Bereits im Oktober hatte Tanja Sölter, für die MBV im Muggensturmer Gemeinderat, Zweifel daran geäußert, ob eine App wirklich das richtige Hilfsmittel für die Generation 70 plus ist. „In diesem Bereich müssen wir in der Tat nachbessern. Eigentlich wollen wir digital unterwegs sein“, sagte Walter am Montag.
Man habe inzwischen zwei Sozialpädagoginnen mit im Team, die nicht nur die Helfer coachen, sondern auch die Nutzer und Nutzerinnen betreuen sollen. „Sie sollen sie bei der App-Bedienung unterstützen, aber auch herausfinden, wo genau ihr Bedarf liegt.“ Außerdem habe man eine Studie in Auftrag gegeben, um herauszufinden, was die Menschen bezüglich Hilver genau brauchen.
„Ich glaube, wir haben einen guten Start hingelegt. Aber wenn wir nachhaltig werden wollen, haben wir noch viel zu tun. Dazu müssten wir unsere Zahlen verdoppeln“, so Walter.

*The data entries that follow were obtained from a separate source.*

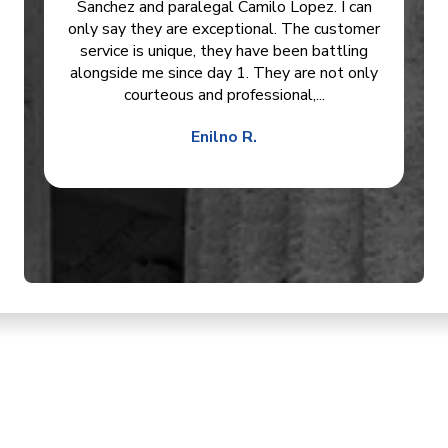
Sanchez and paralegal Camilo Lopez. I can
only say they are exceptional. The customer
service is unique, they have been battling
alongside me since day 1. They are not only
courteous and professional,...
Enilno R.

Die Ratsmitglieder sahen dies ähnlich. „Das Konzept wirkt überzeugend für mich. Hilver hat sich etabliert. Wir müssen allerdings herausfinden, wie wir die Nutzer besser erreichen können“, sagte beispielsweise Harald Unser (MBV).
Ohne Seniorenrat sähe es nicht so rosig aus.Dieter Eisele
Muggensturmer SPD-Gemeinderat
Dieter Eisele (SPD), im Oktober noch einer der schärfsten Kritiker des Projekts, zeigte sich am Montag zufrieden: „Wir können der Fortführung von Hilver zustimmen, auch wenn wir etwas Wasser in den Wein gießen müssen.
Hätte der Seniorenrat sich nicht entschlossen, die App zu nutzen, sähe das Ergebnis sicher nicht so rosig aus. Wir müssen uns jedes Jahr aufs Neue Gedanken machen und dann gegensteuern, wenn etwas schiefläuft.“
Projekt wird für ein Jahr weiter geführt
Letztlich stimmte das Gremium der Fortführung des Projekts in Muggensturm zu. 340 Euro im Monat soll es die Gemeinde kosten. Man hoffe, so Thomas Walter, dass man bis Juli 2024 genug neue Kommunen dazu gewinne, sodass diejenigen, die es an den Start gebracht haben, keine Finanzierung mehr leisten müssen.
Immerhin: Dieses Ziel könnte Hilver erreichen. In den vergangenen Monaten kamen weitere Kommunen in der Region hinzu, die die Nachbarschaftshilfe-App fortan ihren Bürgern zur Verfügung stellen. So soll sie laut Beschluss des Rastatter Gemeinderats vom 10. Juli beispielsweise auch in der Barockstadt umgesetzt werden.